Monday, April 25, 2011

Chang: Are poets taught or born?

Originally printed September 30, 2010.

There's an old New Yorker cartoon in which one student says to another, "They say, 'Write what you know.' But all I know is writing workshops."

Lan Samantha Chang knows about a lot more than just writing workshops.

As the daughter of Chinese parents who survived Japan's World War II occupation of China and eventually moved to Wisconsin, Chang has brought a Midwestern sensibility to her fictional accounts of Chinese immigrants in American society. The promise shown in her 1998 book of short stories, "Hunger," and her 2004 novel, "Inheritance," have earned her a Wallace Stegner Fellowship, a Guggenheim Fellowship and host of other awards.

For the past five years, however, Chang has learned more about writing workshops than she -- or nearly anyone else -- would ever care to know.
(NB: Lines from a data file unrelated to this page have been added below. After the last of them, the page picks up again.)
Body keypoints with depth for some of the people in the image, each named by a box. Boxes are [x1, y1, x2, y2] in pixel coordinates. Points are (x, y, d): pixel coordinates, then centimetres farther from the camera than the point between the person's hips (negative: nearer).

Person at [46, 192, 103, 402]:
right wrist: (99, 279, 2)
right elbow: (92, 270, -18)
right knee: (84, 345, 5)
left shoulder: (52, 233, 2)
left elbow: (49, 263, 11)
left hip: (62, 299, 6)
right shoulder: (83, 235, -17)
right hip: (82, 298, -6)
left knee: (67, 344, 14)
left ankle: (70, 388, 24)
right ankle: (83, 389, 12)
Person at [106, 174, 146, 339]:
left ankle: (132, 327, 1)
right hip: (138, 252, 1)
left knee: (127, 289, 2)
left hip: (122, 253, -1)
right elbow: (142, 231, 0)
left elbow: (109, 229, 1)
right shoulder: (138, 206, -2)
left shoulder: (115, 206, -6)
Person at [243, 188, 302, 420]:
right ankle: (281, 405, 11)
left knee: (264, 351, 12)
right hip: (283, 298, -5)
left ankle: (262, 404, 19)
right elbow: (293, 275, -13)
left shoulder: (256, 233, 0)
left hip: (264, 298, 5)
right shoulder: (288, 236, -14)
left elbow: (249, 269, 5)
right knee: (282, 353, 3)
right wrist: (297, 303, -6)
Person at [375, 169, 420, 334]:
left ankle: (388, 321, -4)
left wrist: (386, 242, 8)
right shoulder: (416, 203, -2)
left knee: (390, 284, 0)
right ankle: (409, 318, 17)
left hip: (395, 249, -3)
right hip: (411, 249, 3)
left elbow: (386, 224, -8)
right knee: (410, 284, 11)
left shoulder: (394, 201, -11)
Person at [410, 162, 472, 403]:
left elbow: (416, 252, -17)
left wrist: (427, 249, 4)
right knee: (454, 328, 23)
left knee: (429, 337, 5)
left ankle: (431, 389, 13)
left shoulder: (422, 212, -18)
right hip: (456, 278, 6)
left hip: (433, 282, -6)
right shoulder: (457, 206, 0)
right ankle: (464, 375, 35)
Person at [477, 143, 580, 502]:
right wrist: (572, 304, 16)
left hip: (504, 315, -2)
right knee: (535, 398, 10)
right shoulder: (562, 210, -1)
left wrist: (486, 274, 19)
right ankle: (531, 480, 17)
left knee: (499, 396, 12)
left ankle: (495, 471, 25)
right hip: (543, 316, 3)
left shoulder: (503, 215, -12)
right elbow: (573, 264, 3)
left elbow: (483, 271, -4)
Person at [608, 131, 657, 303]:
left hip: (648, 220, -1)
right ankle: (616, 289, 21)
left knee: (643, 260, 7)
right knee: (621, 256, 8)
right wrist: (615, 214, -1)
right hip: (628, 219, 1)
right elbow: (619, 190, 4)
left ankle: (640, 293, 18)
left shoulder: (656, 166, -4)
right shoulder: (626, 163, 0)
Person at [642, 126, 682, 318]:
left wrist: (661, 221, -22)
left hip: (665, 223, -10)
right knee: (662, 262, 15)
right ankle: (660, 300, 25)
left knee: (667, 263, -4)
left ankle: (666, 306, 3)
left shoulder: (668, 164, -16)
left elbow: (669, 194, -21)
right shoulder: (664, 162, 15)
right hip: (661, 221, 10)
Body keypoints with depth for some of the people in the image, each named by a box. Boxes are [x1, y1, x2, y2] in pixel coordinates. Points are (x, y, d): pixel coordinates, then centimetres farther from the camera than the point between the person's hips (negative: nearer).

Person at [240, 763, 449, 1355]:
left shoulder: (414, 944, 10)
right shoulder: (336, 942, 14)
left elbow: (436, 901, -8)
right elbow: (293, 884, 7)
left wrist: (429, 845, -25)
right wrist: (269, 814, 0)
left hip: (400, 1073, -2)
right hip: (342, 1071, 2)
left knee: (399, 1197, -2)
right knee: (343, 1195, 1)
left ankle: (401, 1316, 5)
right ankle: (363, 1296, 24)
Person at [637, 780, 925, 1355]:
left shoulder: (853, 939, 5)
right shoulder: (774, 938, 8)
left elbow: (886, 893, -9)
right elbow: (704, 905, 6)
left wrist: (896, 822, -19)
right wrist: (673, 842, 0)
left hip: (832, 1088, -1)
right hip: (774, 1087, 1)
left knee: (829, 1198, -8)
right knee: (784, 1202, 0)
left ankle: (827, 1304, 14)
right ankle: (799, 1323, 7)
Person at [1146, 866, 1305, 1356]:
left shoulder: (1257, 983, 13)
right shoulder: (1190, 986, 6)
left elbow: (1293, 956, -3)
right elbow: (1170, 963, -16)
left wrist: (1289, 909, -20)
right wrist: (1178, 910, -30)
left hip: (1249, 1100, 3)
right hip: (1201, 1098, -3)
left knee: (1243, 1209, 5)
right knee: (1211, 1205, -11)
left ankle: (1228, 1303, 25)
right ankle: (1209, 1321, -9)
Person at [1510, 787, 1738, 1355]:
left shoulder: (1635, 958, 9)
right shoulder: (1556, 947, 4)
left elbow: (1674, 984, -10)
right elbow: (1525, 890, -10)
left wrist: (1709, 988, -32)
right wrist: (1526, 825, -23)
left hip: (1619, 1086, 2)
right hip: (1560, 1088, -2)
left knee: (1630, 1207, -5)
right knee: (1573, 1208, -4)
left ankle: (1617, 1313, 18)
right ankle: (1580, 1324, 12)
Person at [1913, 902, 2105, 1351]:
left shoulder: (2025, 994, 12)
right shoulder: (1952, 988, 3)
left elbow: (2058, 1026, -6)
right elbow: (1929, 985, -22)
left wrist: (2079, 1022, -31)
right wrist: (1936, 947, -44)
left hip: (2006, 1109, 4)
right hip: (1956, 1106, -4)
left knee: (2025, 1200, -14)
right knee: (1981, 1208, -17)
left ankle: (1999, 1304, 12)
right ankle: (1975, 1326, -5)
Having taken over as director of the Iowa Writers' Workshop, she has been working to fill the very big shoes left by Frank Conroy, Paul Engle and a handful of other administrators/mentors over more seven decades.

That half-decade's worth of experience has given Chang ample opportunity to ruminate on what -- if anything -- writing workshops can offer to a developing writer or poet. She finds herself in a unique position to explore whether writers can be taught or whether writers just are. Whether there is a difference between learning to become a better poet and simply learning to write a few better poems.

And that's what makes Chang's latest novel, "All Is Forgotten, Nothing Is Lost," such a brave and intriguing study of the creative life.

Set in Bonneville, the novel tells the story of one professor and several students in a fictional school of creative writing during the 1980s and then traces how their lives continue to intersect over the next three decades. Some go on to be celebrated academics and poets. Some go on to be stay-at-home spouses. Some go on to obscurity. But all continue to view themselves as taking part in the great poetic conversation.

Bonneville seems suspiciously similar to Iowa City -- complete with a fictional stand-in for George's Buffet. And "the School" seems suspiciously similar to UI's own No. 1 creative writing program in the nation. Even the professor, Miranda Sturgis, bears at least a superficial resemblance to workshop graduate and former professor Jorie Graham.

But the story that gets told in this slim, 200-page novel is about as far from navel-gazing meta-fiction as a contemporary author can be.

The poets in Chang's novel find no easy answers to the question, "Why did you write poetry?" But they do learn that their urge to write comes from the same source as the answer to the questions, "Why do we want to fall in love? Why do we pray?"

Chang manages to keep an anthropological distance between herself and her subject by focusing on the poetry half of the workshop's fiction/poetry divide. As she explains in her acknowledgements, her "interest in poetry and poets is that of an outsider." That perspective gives Chang the opportunity to describe poets -- "true poets," her characters would say -- as mercurial, near mythical beings.

(Former workshop fiction professor Richard Yates, in contrast, describes the workshop's faculty in far more earthy, petty and vindictive terms in his 1976 novel, "The Easter Parade.")

That perspective also allows Chang to avoid the more mundane, real-world implications of her abstract discussion of whether writing can be taught -- especially as the discussion relates to graduate programs funded by and housed in public universities. (Similar academic-political issues get raised and avoided in Tom Grimes's recent memoir of his workshop years, "Mentor.")

In the end, "All Is Forgotten, Nothing Is Lost" is about much, much more than writing workshops. And the novel deserves a prominent place not only on that small shelf of novels set in fictionalized versions of Iowa City but also on the must-read list for anyone interested in becoming a better writer.